Only the pictures should be left out; write out all other data exactly.

[Source texts of formatted documents]
▬▬▬▬▬▬▬▬▬▬

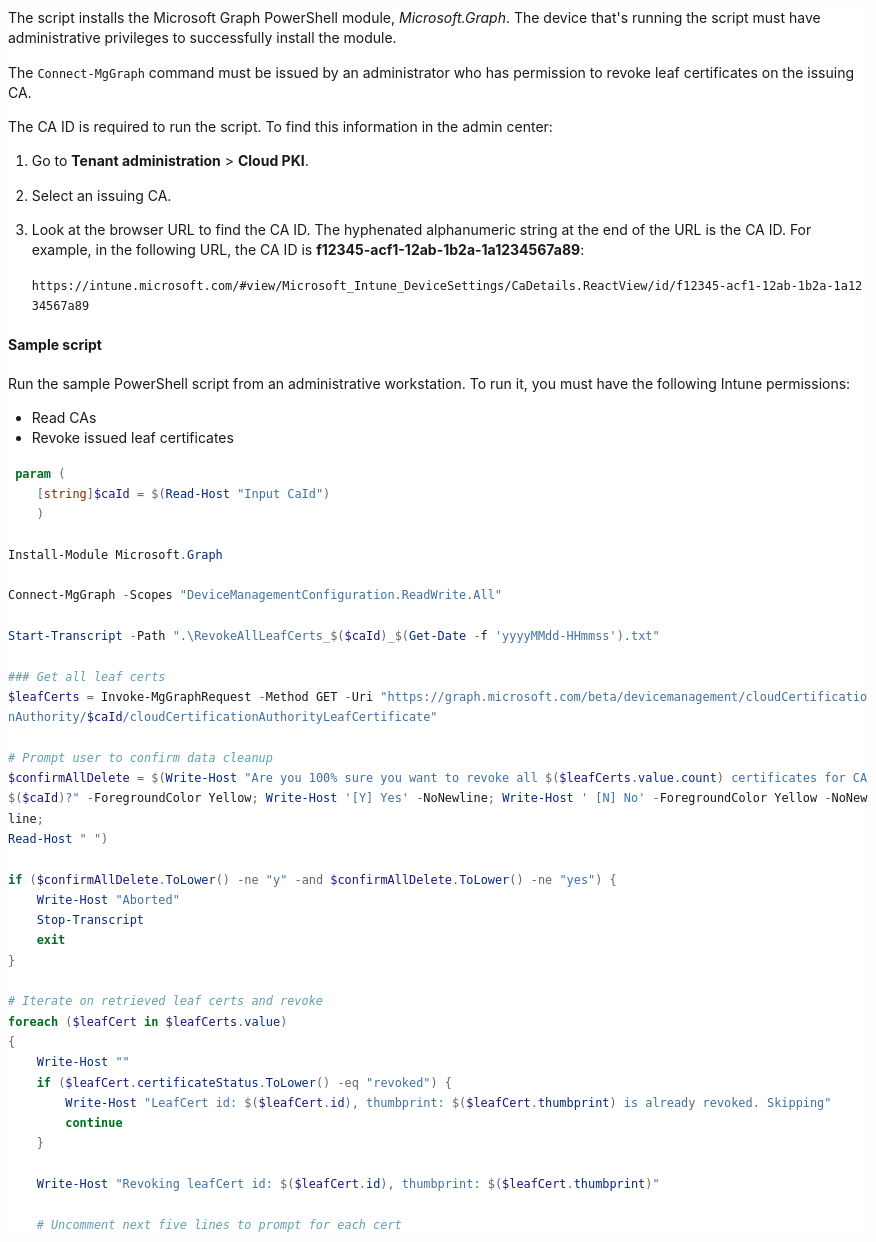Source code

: The script installs the Microsoft Graph PowerShell module, *Microsoft.Graph*. The device that's running the script must have administrative privileges to successfully install the module. 

The `Connect-MgGraph` command must be issued by an administrator who has permission to revoke leaf certificates on the issuing CA.  

The CA ID is required to run the script. To find this information in the admin center: 

1. Go to **Tenant administration** > **Cloud PKI**.
1. Select an issuing CA. 

1. Look at the browser URL to find the CA ID. The hyphenated alphanumeric string at the end of the URL is the CA ID. For example, in the following URL, the CA ID is **f12345-acf1-12ab-1b2a-1a1234567a89**: 

   `https://intune.microsoft.com/#view/Microsoft_Intune_DeviceSettings/CaDetails.ReactView/id/f12345-acf1-12ab-1b2a-1a1234567a89` 


#### Sample script  

Run the sample PowerShell script from an administrative workstation. To run it, you must have the following Intune permissions:  

- Read CAs  
- Revoke issued leaf certificates   


```powershell
 param (
	[string]$caId = $(Read-Host "Input CaId")
	)

Install-Module Microsoft.Graph

Connect-MgGraph -Scopes "DeviceManagementConfiguration.ReadWrite.All"

Start-Transcript -Path ".\RevokeAllLeafCerts_$($caId)_$(Get-Date -f 'yyyyMMdd-HHmmss').txt"

### Get all leaf certs
$leafCerts = Invoke-MgGraphRequest -Method GET -Uri "https://graph.microsoft.com/beta/devicemanagement/cloudCertificationAuthority/$caId/cloudCertificationAuthorityLeafCertificate"

# Prompt user to confirm data cleanup
$confirmAllDelete = $(Write-Host "Are you 100% sure you want to revoke all $($leafCerts.value.count) certificates for CA $($caId)?" -ForegroundColor Yellow; Write-Host '[Y] Yes' -NoNewline; Write-Host ' [N] No' -ForegroundColor Yellow -NoNewline;
Read-Host " ")

if ($confirmAllDelete.ToLower() -ne "y" -and $confirmAllDelete.ToLower() -ne "yes") {
	Write-Host "Aborted"
	Stop-Transcript
	exit
}

# Iterate on retrieved leaf certs and revoke
foreach ($leafCert in $leafCerts.value)
{
	Write-Host ""
	if ($leafCert.certificateStatus.ToLower() -eq "revoked") {
	 	Write-Host "LeafCert id: $($leafCert.id), thumbprint: $($leafCert.thumbprint) is already revoked. Skipping" 
	 	continue
	}
	
    Write-Host "Revoking leafCert id: $($leafCert.id), thumbprint: $($leafCert.thumbprint)" 
	
	# Uncomment next five lines to prompt for each cert
```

▬▬▬▬▬▬▬▬▬▬

WRITTEN SOLUTION:
Source code

: The script installs the Microsoft Graph PowerShell module, *Microsoft.Graph*. The device that's running the script must have administrative privileges to successfully install the module. 

The `Connect-MgGraph` command must be issued by an administrator who has permission to revoke leaf certificates on the issuing CA.  

The CA ID is required to run the script. To find this information in the admin center: 

1. Go to **Tenant administration** > **Cloud PKI**.
1. Select an issuing CA. 

1. Look at the browser URL to find the CA ID. The hyphenated alphanumeric string at the end of the URL is the CA ID. For example, in the following URL, the CA ID is **f12345-acf1-12ab-1b2a-1a1234567a89**: 

   `https://intune.microsoft.com/#view/Microsoft_Intune_DeviceSettings/CaDetails.ReactView/id/f12345-acf1-12ab-1b2a-1a1234567a89` 


#### Sample script  

Run the sample PowerShell script from an administrative workstation. To run it, you must have the following Intune permissions:  

- Read CAs  
- Revoke issued leaf certificates   


```powershell
 param (
	[string]$caId = $(Read-Host "Input CaId")
	)

Install-Module Microsoft.Graph

Connect-MgGraph -Scopes "DeviceManagementConfiguration.ReadWrite.All"

Start-Transcript -Path ".\RevokeAllLeafCerts_$($caId)_$(Get-Date -f 'yyyyMMdd-HHmmss').txt"

### Get all leaf certs
$leafCerts = Invoke-MgGraphRequest -Method GET -Uri "https://graph.microsoft.com/beta/devicemanagement/cloudCertificationAuthority/$caId/cloudCertificationAuthorityLeafCertificate"

# Prompt user to confirm data cleanup
$confirmAllDelete = $(Write-Host "Are you 100% sure you want to revoke all $($leafCerts.value.count) certificates for CA $($caId)?" -ForegroundColor Yellow; Write-Host '[Y] Yes' -NoNewline; Write-Host ' [N] No' -ForegroundColor Yellow -NoNewline;
Read-Host " ")

if ($confirmAllDelete.ToLower() -ne "y" -and $confirmAllDelete.ToLower() -ne "yes") {
	Write-Host "Aborted"
	Stop-Transcript
	exit
}

# Iterate on retrieved leaf certs and revoke
foreach ($leafCert in $leafCerts.value)
{
	Write-Host ""
	if ($leafCert.certificateStatus.ToLower() -eq "revoked") {
	 	Write-Host "LeafCert id: $($leafCert.id), thumbprint: $($leafCert.thumbprint) is already revoked. Skipping" 
	 	continue
	}
	
    Write-Host "Revoking leafCert id: $($leafCert.id), thumbprint: $($leafCert.thumbprint)" 
	
	# Uncomment next five lines to prompt for each cert
```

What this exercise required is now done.